Он оперся о крыло своего «роллса», разглядывая полуразвалившуюся хижину, которая словно вжалась в землю под низким серым небом. Викки, которая имела все в своей короткой жизни, умерла в этом мерзком грязном месте, и ее тело было отрыто бродячей собакой.

Как это гнусно, страшно и несправедливо!

Детектив Мак-Гиннис закурил сигарету и тоже направился к автомобилю, оставив у могилы фотографов из Нью-Джерси. Сверкающий боками «роллс-ройс» с кожаными сиденьями и изготовленным на заказ баром восхищал его. Его сжигало любопытство: сколько стоит эта машина? Сорок тысяч? Пятьдесят? Немыслимая для Франка Мак-Гинниса сумма. Ему еженедельно выдавали на руки какие-то сто двадцать пять долларов.
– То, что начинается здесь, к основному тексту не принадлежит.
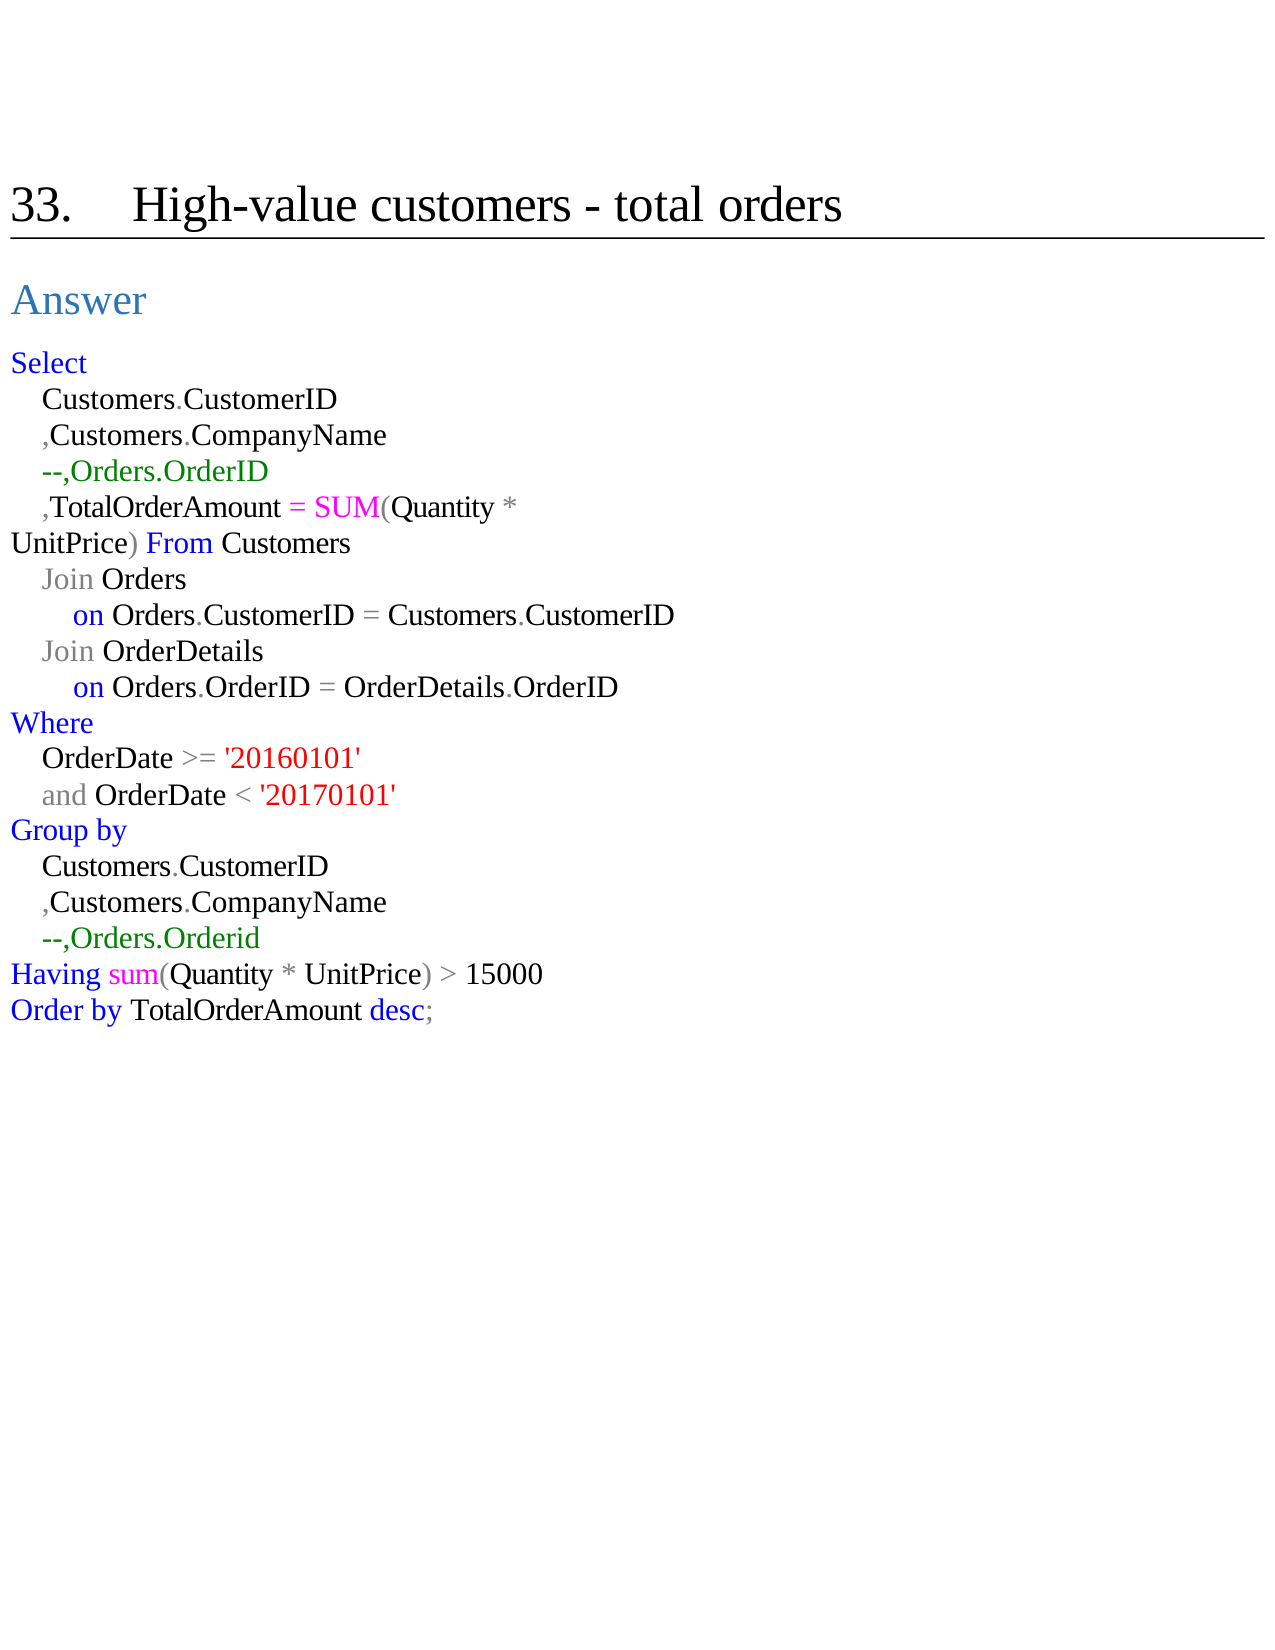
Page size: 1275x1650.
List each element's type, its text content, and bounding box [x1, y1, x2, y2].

text Having sum(Quantity * UnitPrice) > 15000 Order by TotalOrderAmount desc; [10, 955, 584, 1027]
text Select [10, 344, 1275, 380]
text on Orders.CustomerID = Customers.CustomerID Join OrderDetails [42, 596, 686, 668]
text on Orders.OrderID = OrderDetails.OrderID Where [10, 668, 644, 740]
text --,Orders.Orderid [42, 919, 1275, 955]
text Join Orders [42, 560, 1275, 596]
text Group by Customers.CustomerID [10, 812, 329, 883]
text Answer [10, 273, 1275, 324]
text ,Customers.CompanyName [42, 883, 1275, 919]
text --,Orders.OrderID [42, 452, 1275, 488]
text Customers.CustomerID [42, 380, 1275, 416]
subtitle High-value customers - total orders [10, 174, 1275, 233]
text OrderDate >= '20160101' and OrderDate < '20170101' [42, 740, 401, 812]
text ,Customers.CompanyName [42, 416, 1275, 452]
text ,TotalOrderAmount = SUM(Quantity * UnitPrice) From Customers [10, 488, 651, 560]
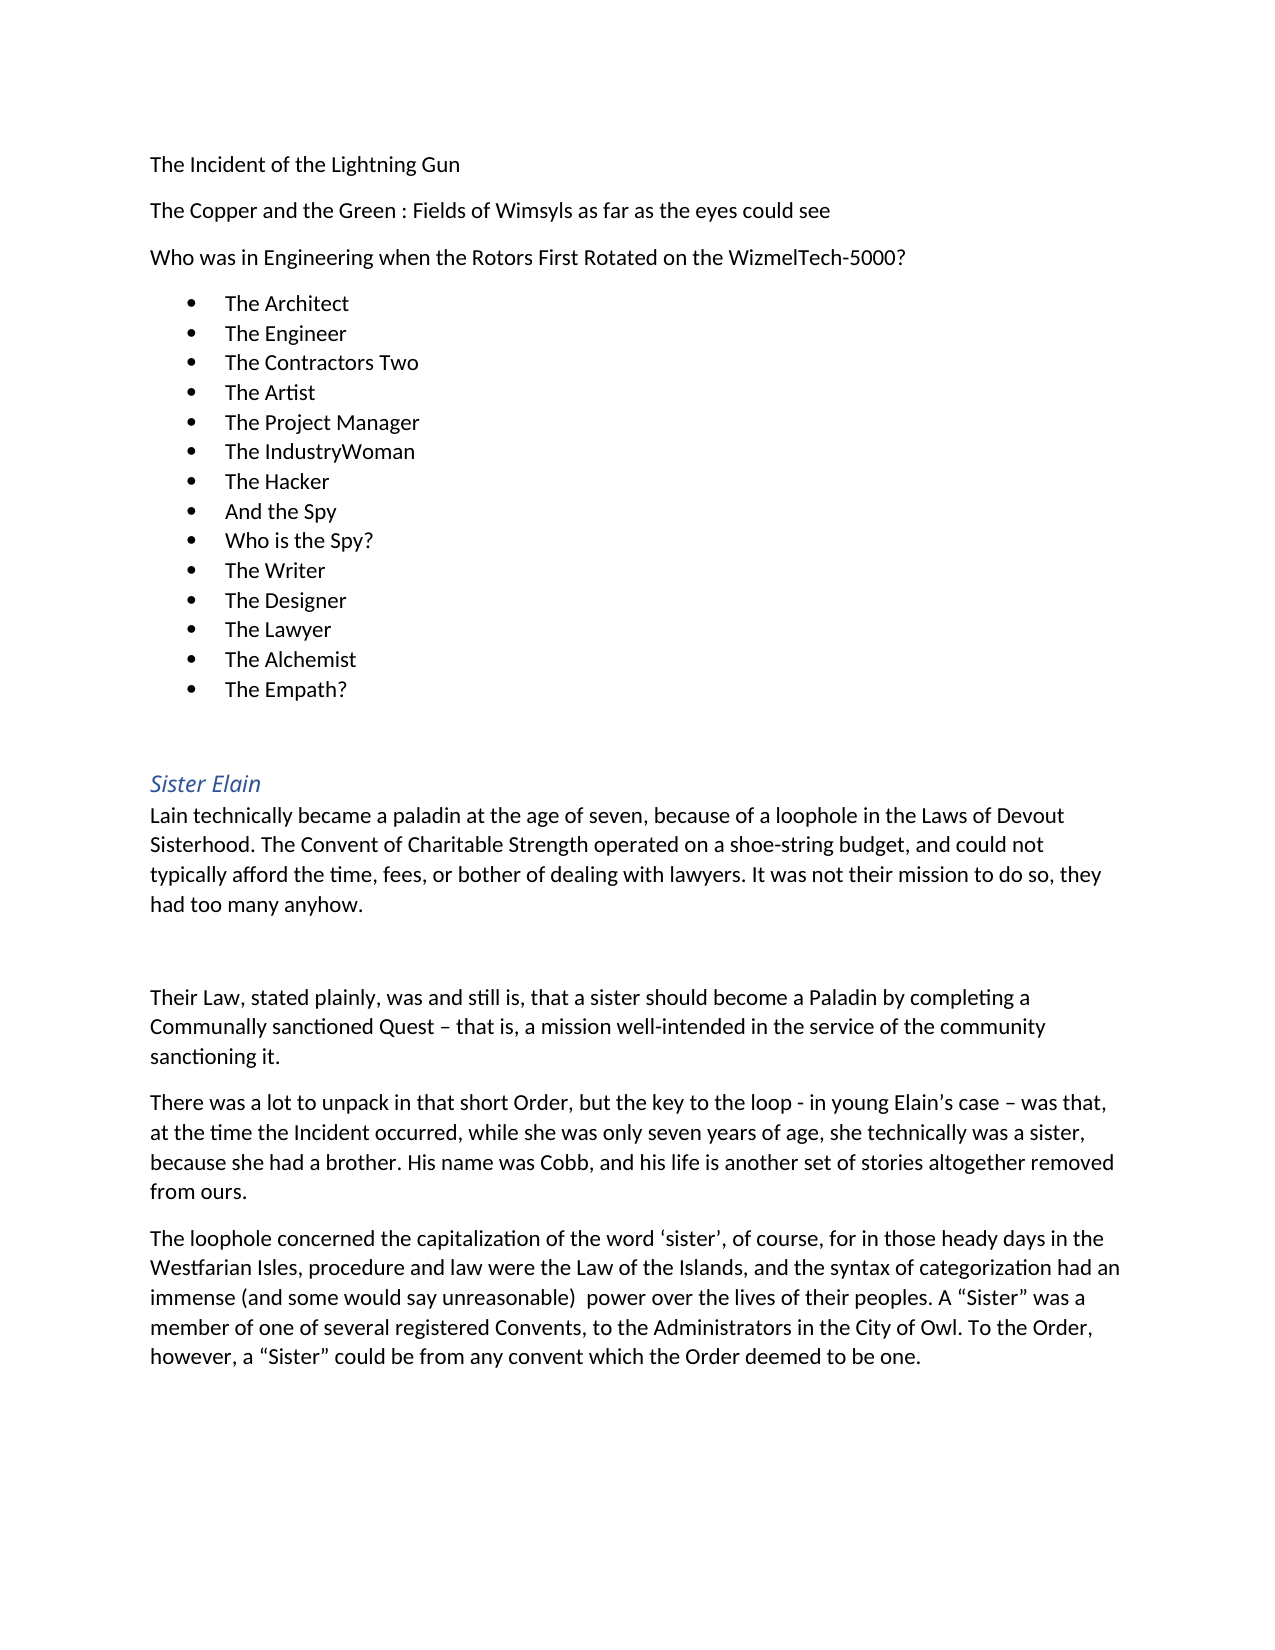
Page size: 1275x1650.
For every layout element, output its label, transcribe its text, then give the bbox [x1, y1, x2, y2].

list The Empath? [187, 675, 1125, 703]
text Lain technically became a paladin at the age of seven, because of a loophole in the Laws of Devout Sisterhood. The Convent of Charitable Strength operated on a shoe-string budget, and could not typically afford the time, fees, or bother of dealing with lawyers. It was not their mission to do so, they had too many anyhow. [150, 801, 1125, 918]
text The loophole concerned the capitalization of the word ‘sister’, of course, for in those heady days in the Westfarian Isles, procedure and law were the Law of the Islands, and the syntax of categorization had an immense (and some would say unreasonable) power over the lives of their peoples. A “Sister” was a member of one of several registered Convents, to the Administrators in the City of Owl. To the Order, however, a “Sister” could be from any convent which the Order deemed to be one. [150, 1224, 1125, 1371]
list Who is the Spy? [187, 527, 1125, 554]
text The Copper and the Green : Fields of Wimsyls as far as the eyes could see [150, 196, 1125, 224]
list The Hacker [187, 467, 1125, 495]
text The Incident of the Lightning Gun [150, 150, 1125, 178]
text Who was in Engineering when the Rotors First Rotated on the WizmelTech-5000? [150, 243, 1125, 271]
list The Designer [187, 586, 1125, 614]
list The Alchemist [187, 645, 1125, 673]
text Their Law, stated plainly, was and still is, that a sister should become a Paladin by completing a Communally sanctioned Quest – that is, a mission well-intended in the service of the community sanctioning it. [150, 983, 1125, 1070]
list The Architect [187, 289, 1125, 317]
list The IndustryWoman [187, 437, 1125, 466]
list The Lawyer [187, 616, 1125, 644]
text There was a lot to unpack in that short Order, but the key to the loop - in young Elain’s case – was that, at the time the Incident occurred, while she was only seven years of age, she technically was a sister, because she had a brother. His name was Cobb, and his life is another set of stories altogether removed from ours. [150, 1088, 1125, 1205]
list The Artist [187, 378, 1125, 406]
list The Contractors Two [187, 348, 1125, 376]
list The Project Manager [187, 408, 1125, 436]
subtitle Sister Elain [150, 768, 1125, 799]
list And the Spy [187, 497, 1125, 525]
list The Engineer [187, 319, 1125, 347]
list The Writer [187, 556, 1125, 584]
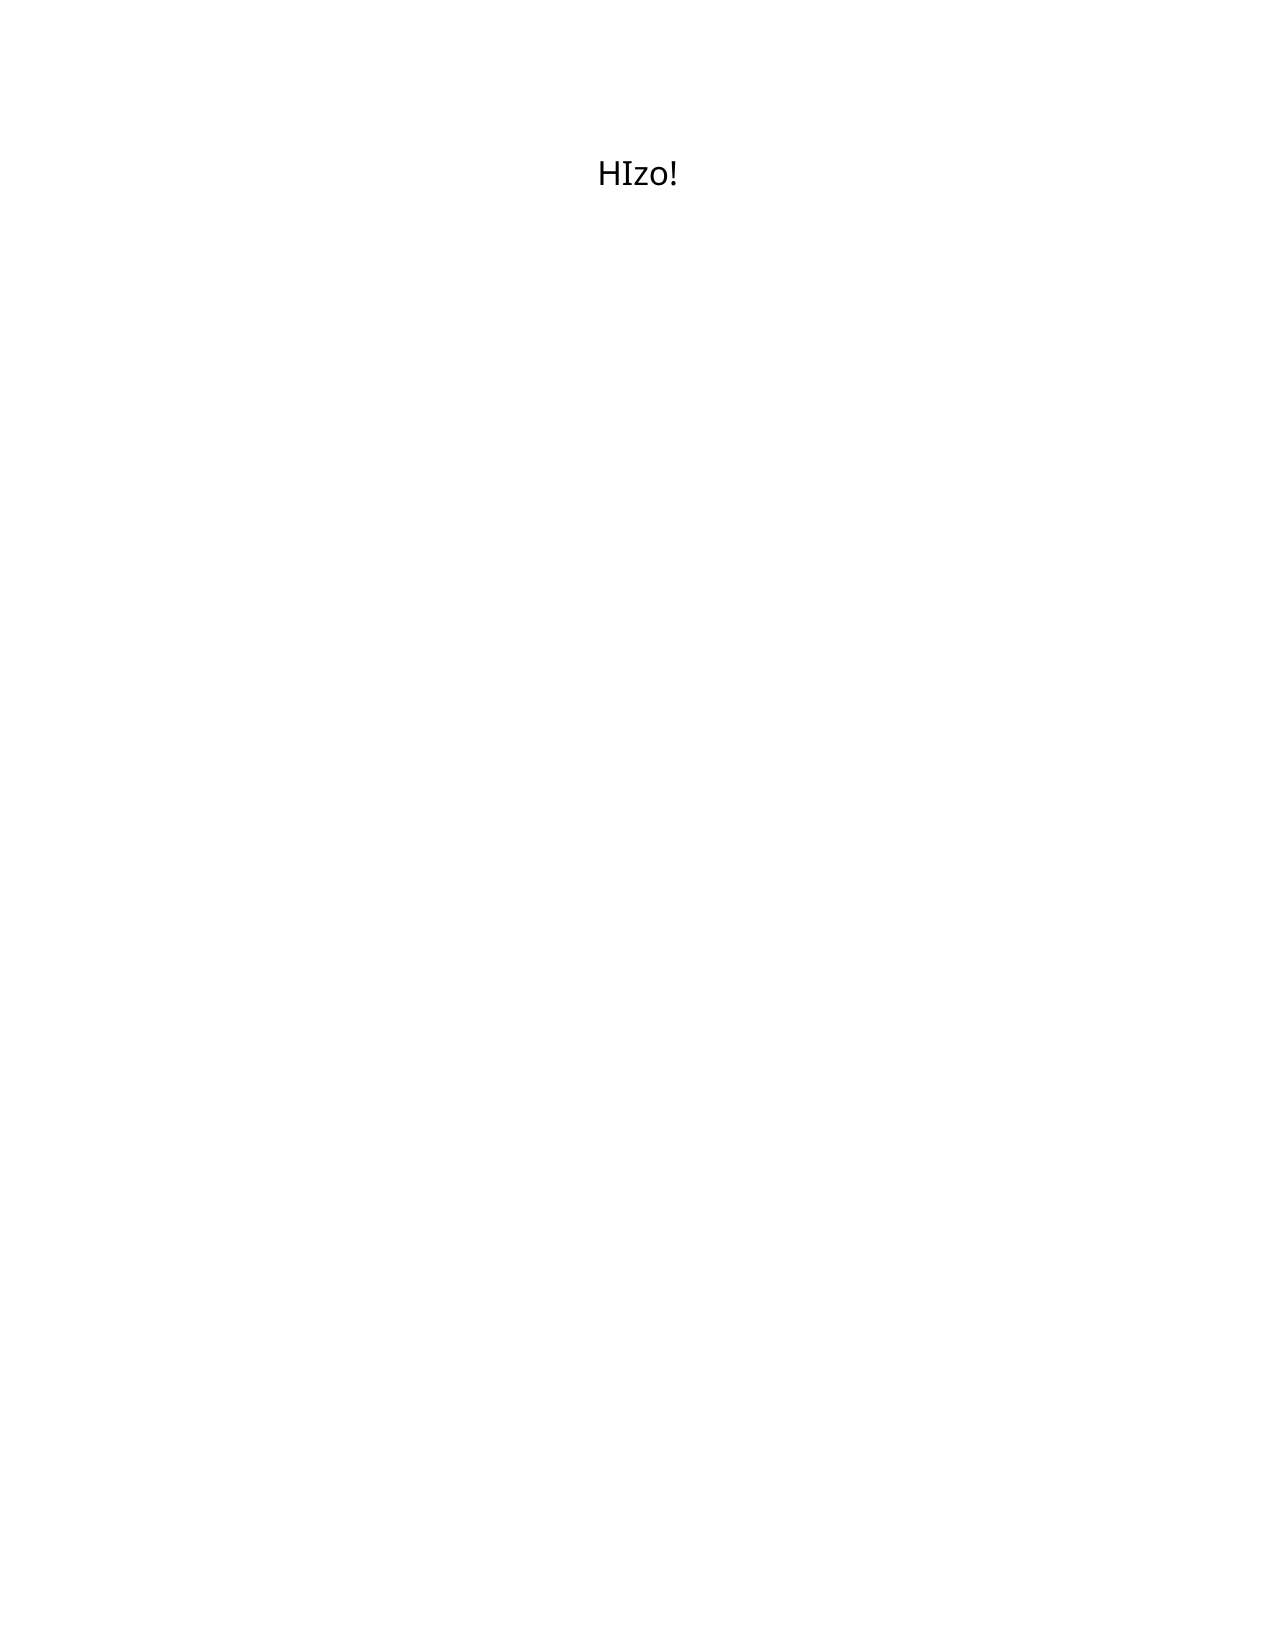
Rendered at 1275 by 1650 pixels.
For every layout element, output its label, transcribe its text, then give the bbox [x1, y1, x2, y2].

text HIzo! [150, 150, 1125, 195]
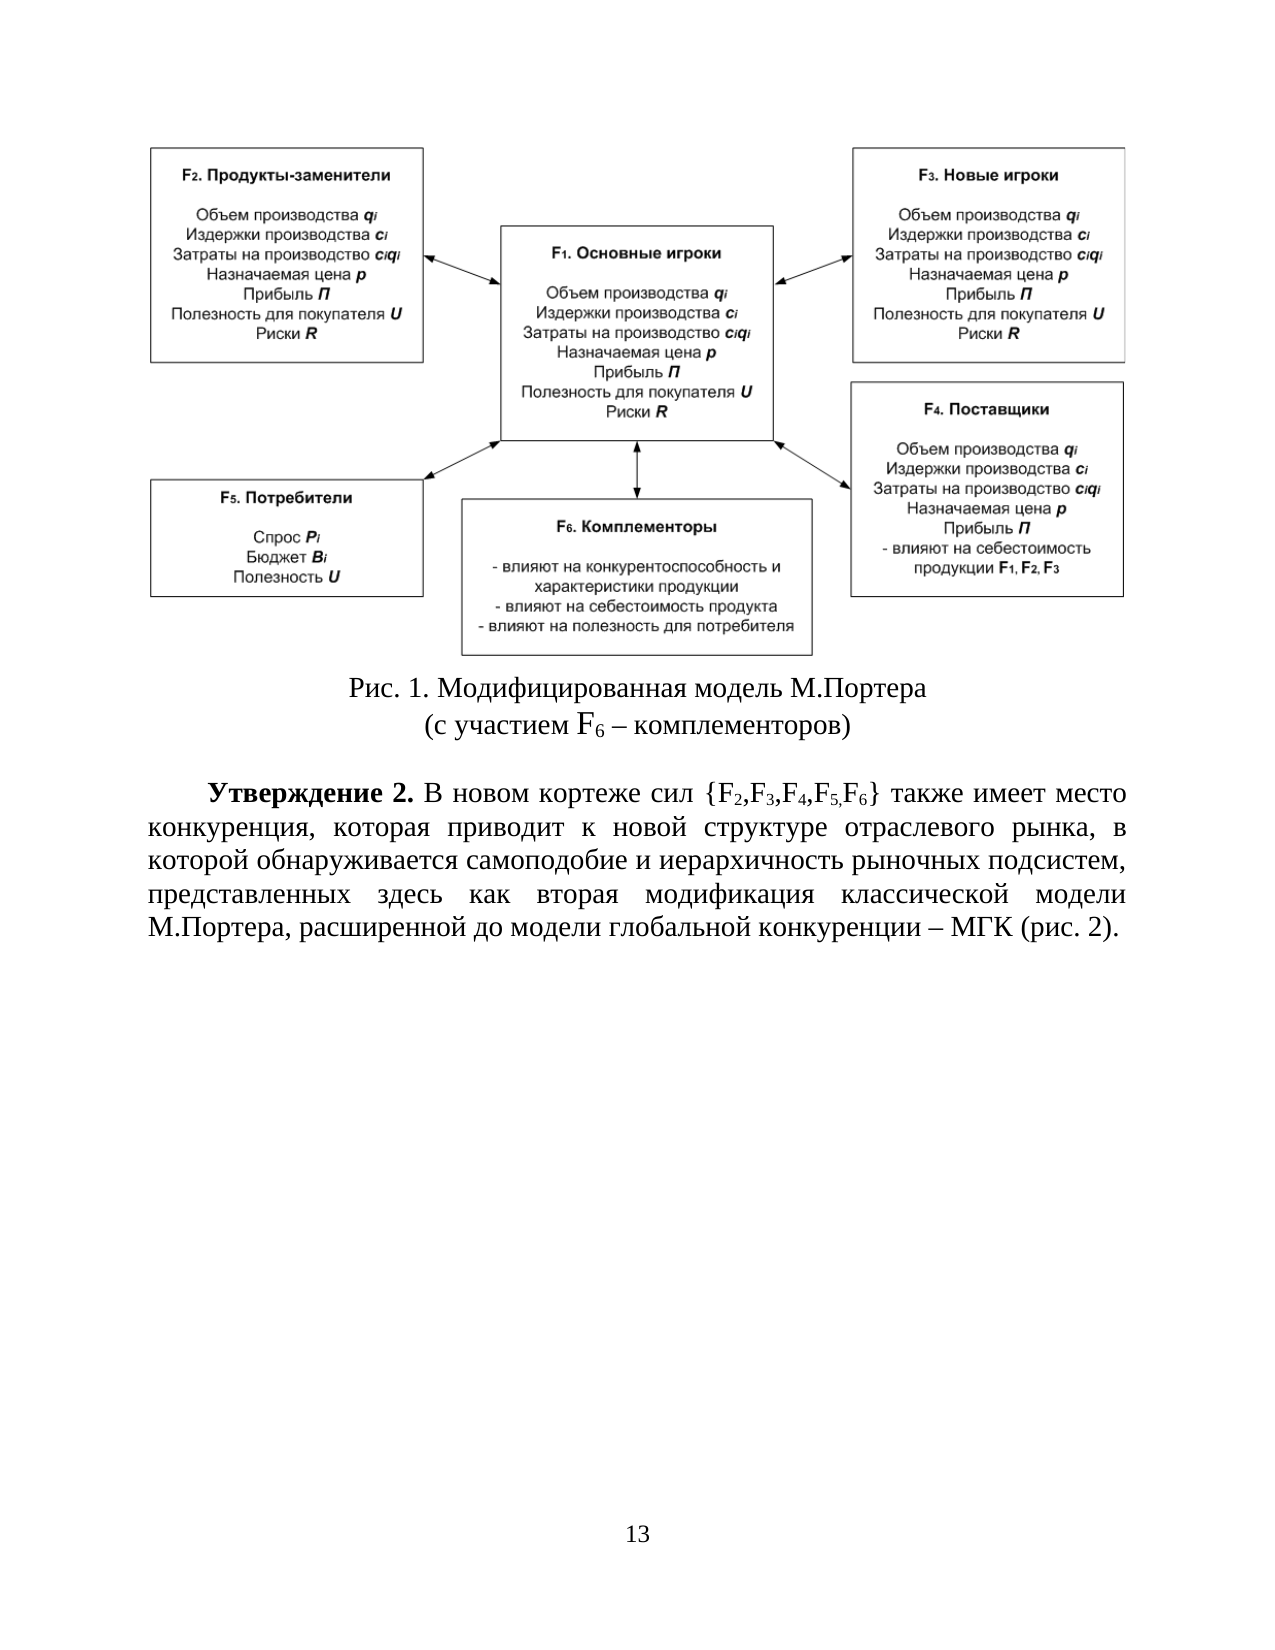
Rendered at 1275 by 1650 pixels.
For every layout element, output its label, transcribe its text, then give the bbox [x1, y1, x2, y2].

Ему до сего дня никогда не приходилось лично встречаться с промышленными воротилами, но прессу по данному делу он читал с жадностью мелкого актера, выискивающего упоминание о себе в газетах. «Титан», «газетный царь», «миллиардер» все эти эпитеты, которыми журналисты награждали Ника Флеминга, были так же малодоступны воображению детектива, как и этот «роллс». Что уж говорить о миллиарде, когда обладание всего одним миллионом долларов уже казалось ему нереальным. Странно, но Мак-Гиннис ощущал больше чистое любопытство, чем зависть. Ник Флеминг оказался таким же человеком, как и он сам. Он, как и все люди, пользуется туалетом, чистит по утрам зубы, занимается любовью с женщинами… Разве нет? И он скорбит над телом погибшей дочери совсем так же, как скорбил бы он, детектив Мак-Гиннис. Странно, но именно зверское убийство невинной девушки сблизило этих двух людей, которые принадлежали к совершенно разным мирам. Точно так же немецкие бомбежки сплотили лондонцев, относившихся к разным социальным слоям. Франк Мак-Гиннис не был философом, но ему вдруг пришла в голову мысль, что человек человеку становится братом только в беде.